На Логачева жалко было смотреть. Он весь как-то съежился, поник головой. Могучие плечи безвольно обвисли…
– Когда думаете приступить? – выбросив в форточку сигарету, поинтересовался Борис Иванович.
– Примерно… минут через сорок. Надо пообщаться с собаками, настроить их должным образом… Начнем в вольере, закончим в доме. – Промакнув губы салфеткой, я поднялся из-за стола…
Во дворе меня догнал Логачев и, потупившись, начал сбивчиво, неумело извиняться. Седой богатырь выглядел виноватым, пристыженным и крайне расстроенным. Светло-стальные глаза жалобно моргали.
– Ты это… знаешь… не обижайся, Дима, – наверное, в десятый раз (в очередной вариации) повторил он.
– Да хватит тебе! Забудь! Проехали! – хлопнул я его по плечу. – Лучше съешь второе, пока совсем не остыло. Вкуснейшее жаркое, уверяю тебя!
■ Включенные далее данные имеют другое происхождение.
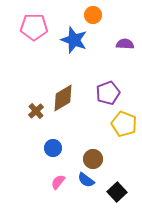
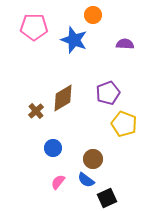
black square: moved 10 px left, 6 px down; rotated 18 degrees clockwise
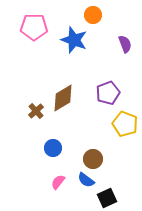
purple semicircle: rotated 66 degrees clockwise
yellow pentagon: moved 1 px right
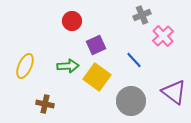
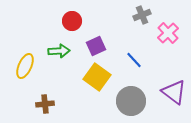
pink cross: moved 5 px right, 3 px up
purple square: moved 1 px down
green arrow: moved 9 px left, 15 px up
brown cross: rotated 18 degrees counterclockwise
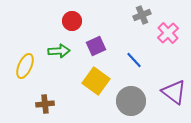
yellow square: moved 1 px left, 4 px down
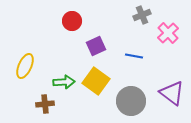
green arrow: moved 5 px right, 31 px down
blue line: moved 4 px up; rotated 36 degrees counterclockwise
purple triangle: moved 2 px left, 1 px down
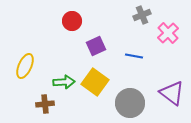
yellow square: moved 1 px left, 1 px down
gray circle: moved 1 px left, 2 px down
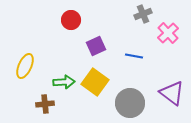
gray cross: moved 1 px right, 1 px up
red circle: moved 1 px left, 1 px up
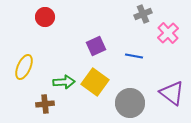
red circle: moved 26 px left, 3 px up
yellow ellipse: moved 1 px left, 1 px down
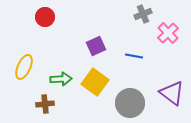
green arrow: moved 3 px left, 3 px up
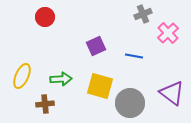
yellow ellipse: moved 2 px left, 9 px down
yellow square: moved 5 px right, 4 px down; rotated 20 degrees counterclockwise
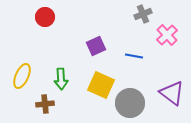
pink cross: moved 1 px left, 2 px down
green arrow: rotated 90 degrees clockwise
yellow square: moved 1 px right, 1 px up; rotated 8 degrees clockwise
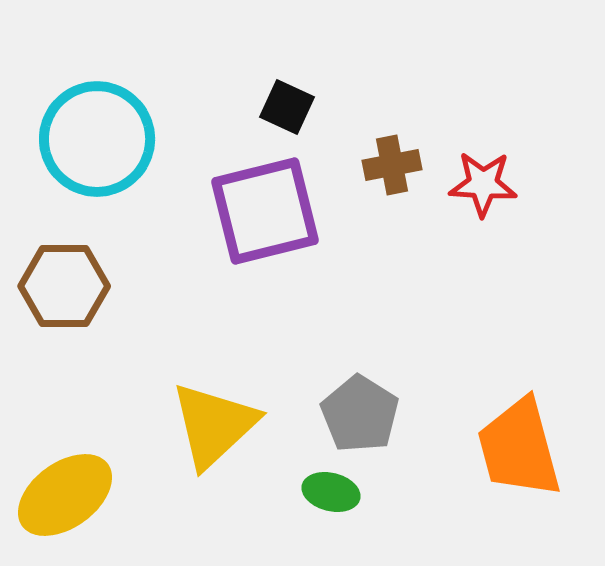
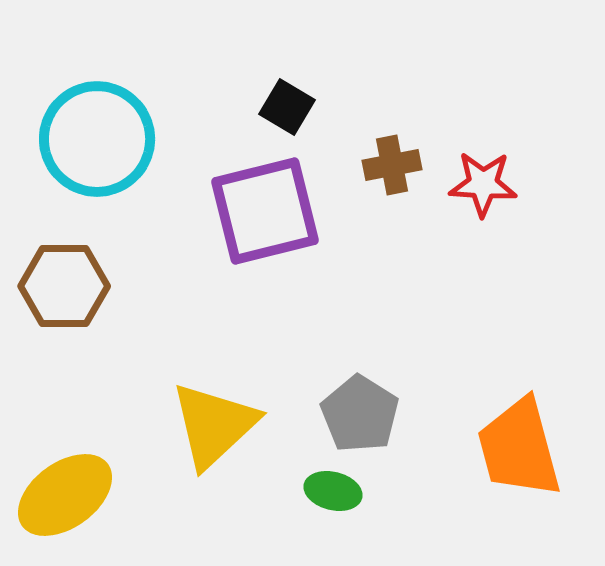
black square: rotated 6 degrees clockwise
green ellipse: moved 2 px right, 1 px up
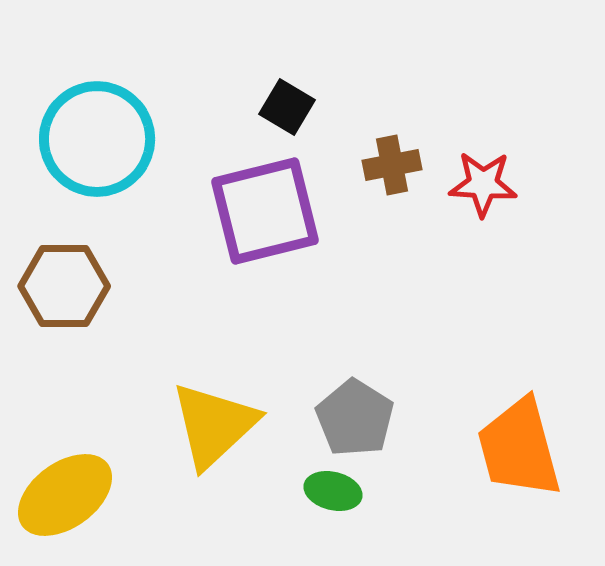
gray pentagon: moved 5 px left, 4 px down
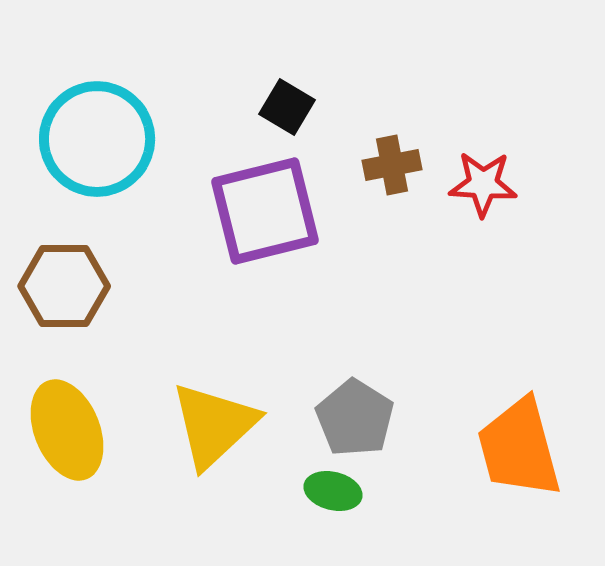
yellow ellipse: moved 2 px right, 65 px up; rotated 76 degrees counterclockwise
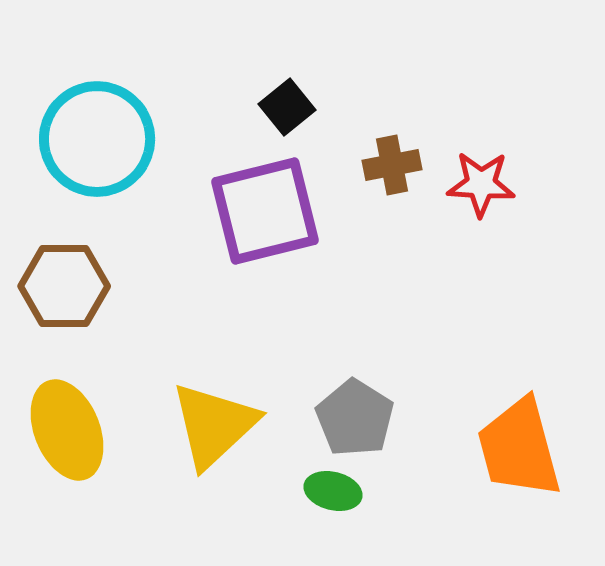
black square: rotated 20 degrees clockwise
red star: moved 2 px left
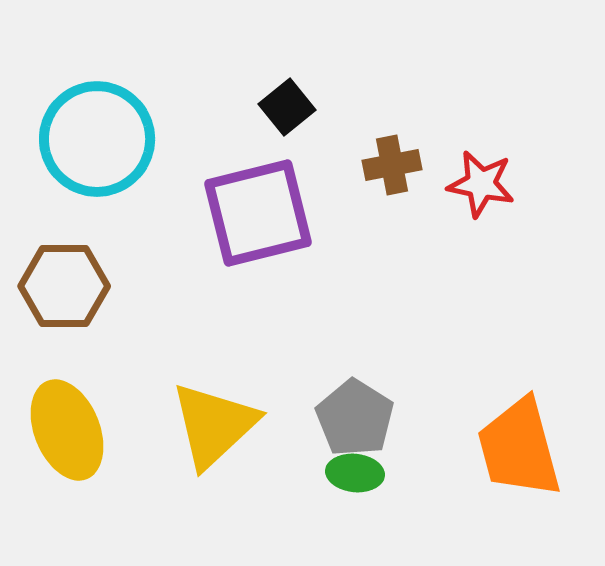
red star: rotated 8 degrees clockwise
purple square: moved 7 px left, 2 px down
green ellipse: moved 22 px right, 18 px up; rotated 8 degrees counterclockwise
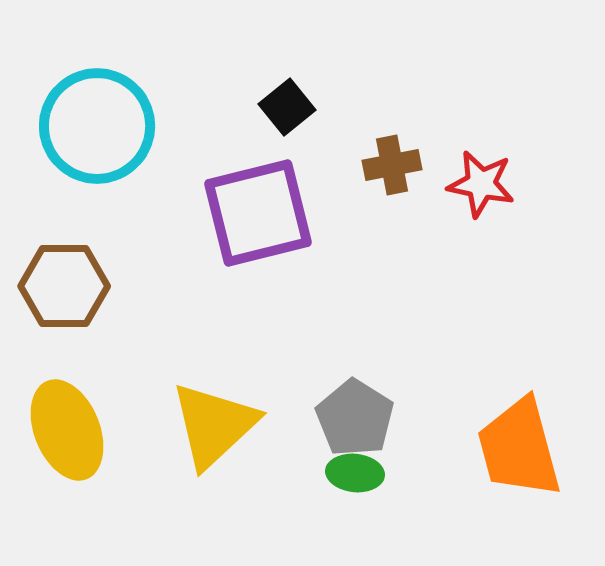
cyan circle: moved 13 px up
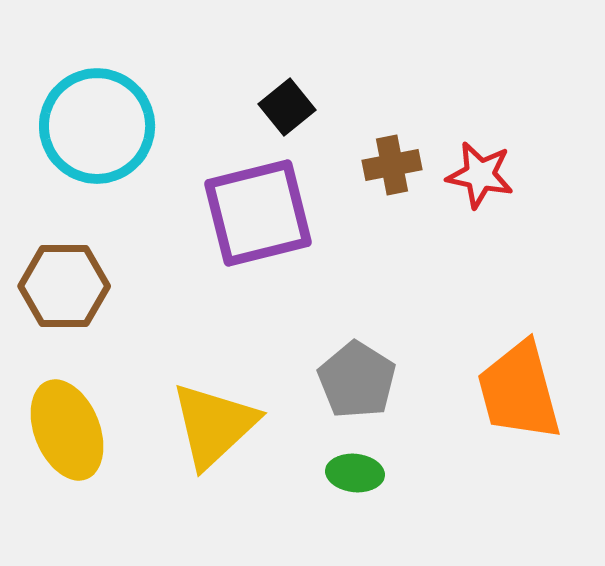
red star: moved 1 px left, 9 px up
gray pentagon: moved 2 px right, 38 px up
orange trapezoid: moved 57 px up
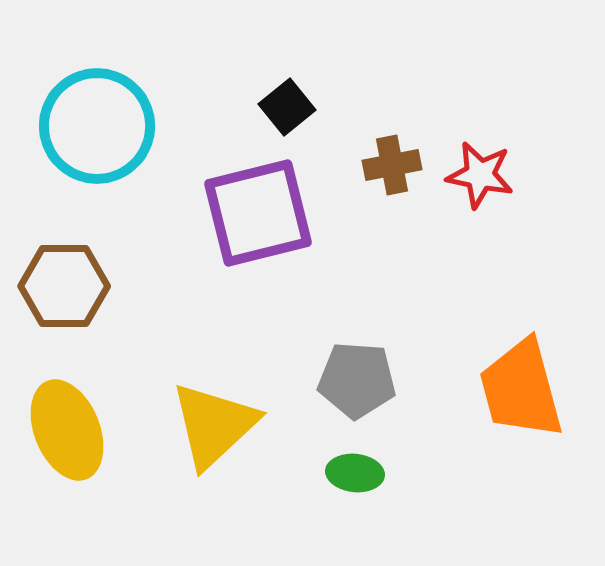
gray pentagon: rotated 28 degrees counterclockwise
orange trapezoid: moved 2 px right, 2 px up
– Хорошо, – послушно кивнул Васильич и пошел обратно в столовую. А я направился к вольеру… С того памятного дня лета две тысячи седьмого года овчарок, естественно, больше не мыли…[54] И, когда я приблизился к прутьям, «аромат» псины сделался таков, что какая-нибудь гламурная дамочка стопроцентно грохнулась бы в обморок.
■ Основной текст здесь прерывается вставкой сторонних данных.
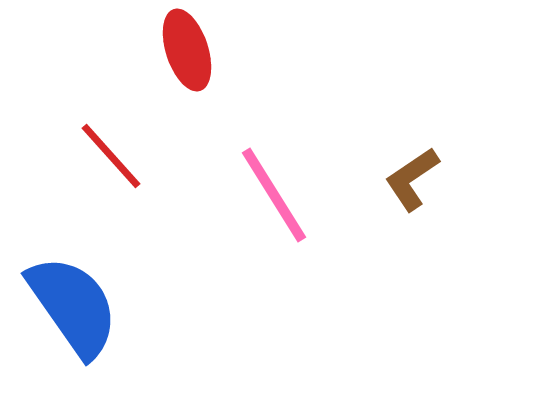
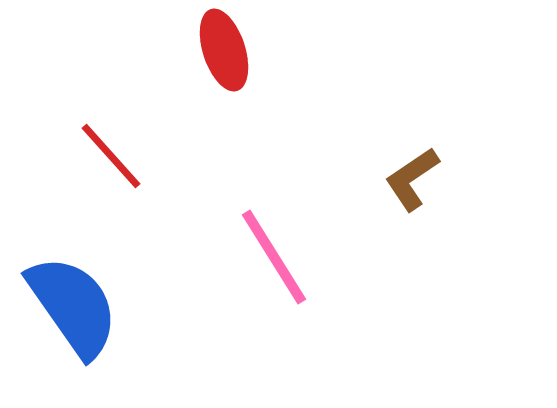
red ellipse: moved 37 px right
pink line: moved 62 px down
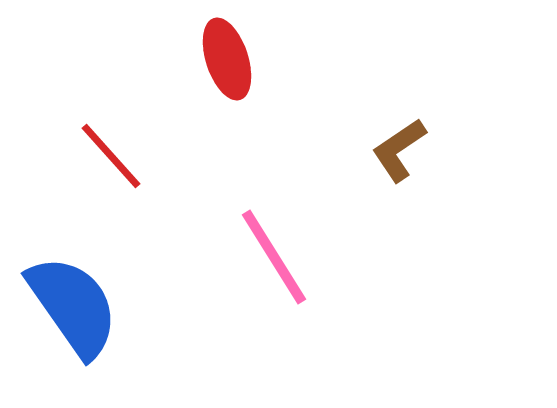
red ellipse: moved 3 px right, 9 px down
brown L-shape: moved 13 px left, 29 px up
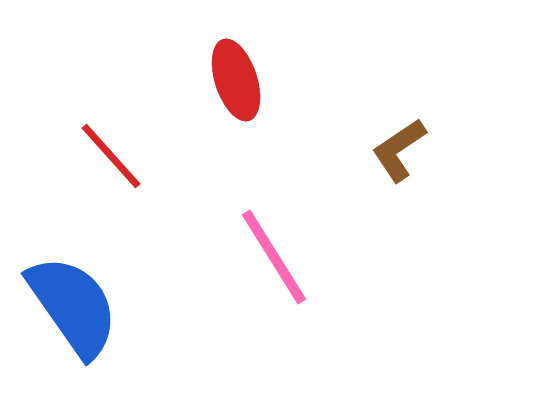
red ellipse: moved 9 px right, 21 px down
Однако я отнесся к запаху спокойно. Всякое доводилось нюхивать… в физическом смысле. Вот метафизическая вонь[55] или вонь моральная – совершенно другое дело! ИХ я долго выносить не могу и стараюсь: в первом случае – прогнать источник православной молитвой. Во втором – по возможности уничтожить его… Прошу прощения, отвлекся!..
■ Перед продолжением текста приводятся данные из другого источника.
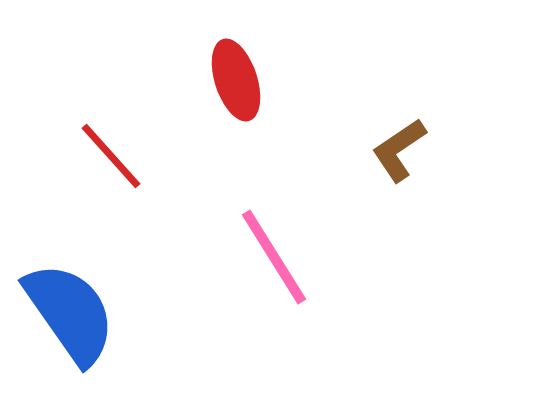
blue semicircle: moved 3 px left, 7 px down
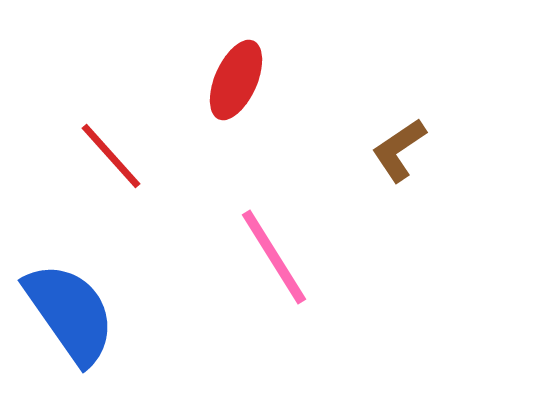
red ellipse: rotated 42 degrees clockwise
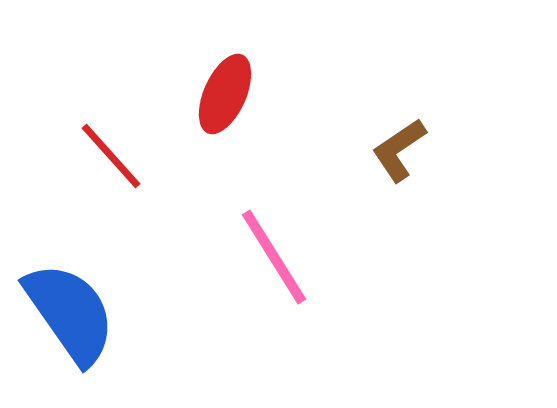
red ellipse: moved 11 px left, 14 px down
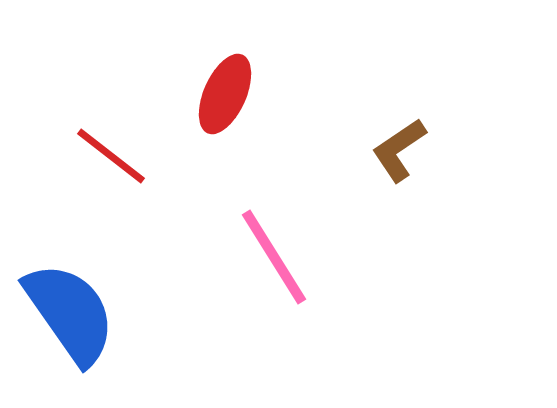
red line: rotated 10 degrees counterclockwise
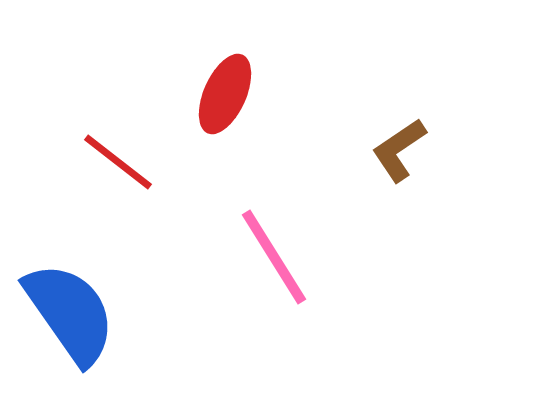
red line: moved 7 px right, 6 px down
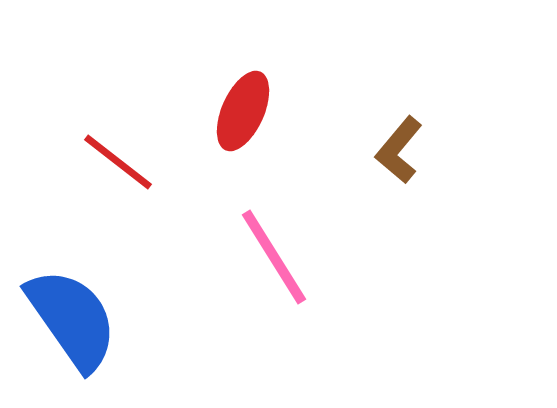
red ellipse: moved 18 px right, 17 px down
brown L-shape: rotated 16 degrees counterclockwise
blue semicircle: moved 2 px right, 6 px down
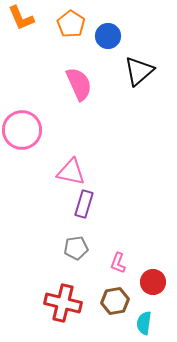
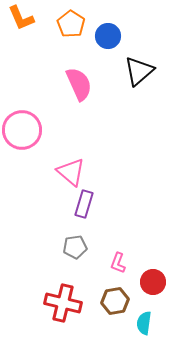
pink triangle: rotated 28 degrees clockwise
gray pentagon: moved 1 px left, 1 px up
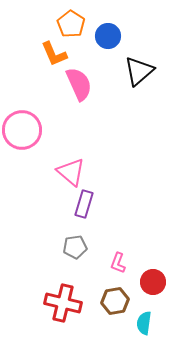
orange L-shape: moved 33 px right, 36 px down
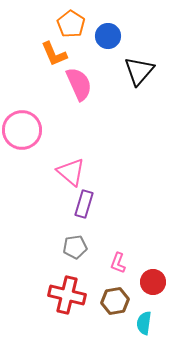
black triangle: rotated 8 degrees counterclockwise
red cross: moved 4 px right, 8 px up
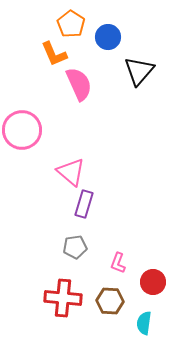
blue circle: moved 1 px down
red cross: moved 4 px left, 3 px down; rotated 9 degrees counterclockwise
brown hexagon: moved 5 px left; rotated 12 degrees clockwise
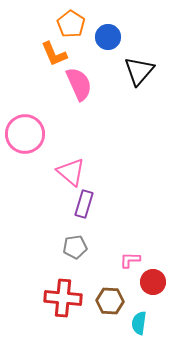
pink circle: moved 3 px right, 4 px down
pink L-shape: moved 12 px right, 3 px up; rotated 70 degrees clockwise
cyan semicircle: moved 5 px left
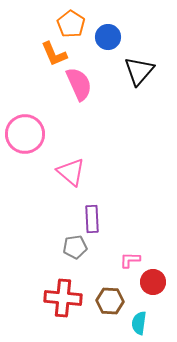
purple rectangle: moved 8 px right, 15 px down; rotated 20 degrees counterclockwise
Псы издали почуяли мое приближение и залились громким радостным лаем.
– Ну, ну, потише. С вами оглохнуть можно, – по-чеченски проворчал я, отпирая дверь.
Четвероногие бойцы дисциплинированно притихли. Но едва я вошел, ко мне подскочил Волк и ткнулся влажным носом в кисть руки. Присев на корточки, я почесал его за ухом. Шершавый язык моментально облизал все мое лицо. Прочие овчарки тихонько заскулили (в знак почтения и преданности).
– Хватит целоваться, – я отстранил Волка от себя. – Серьезное дело есть, поговорить надо. Внимательно слушай сам и прикажи другим. Потом разъяснишь им непонятные моменты!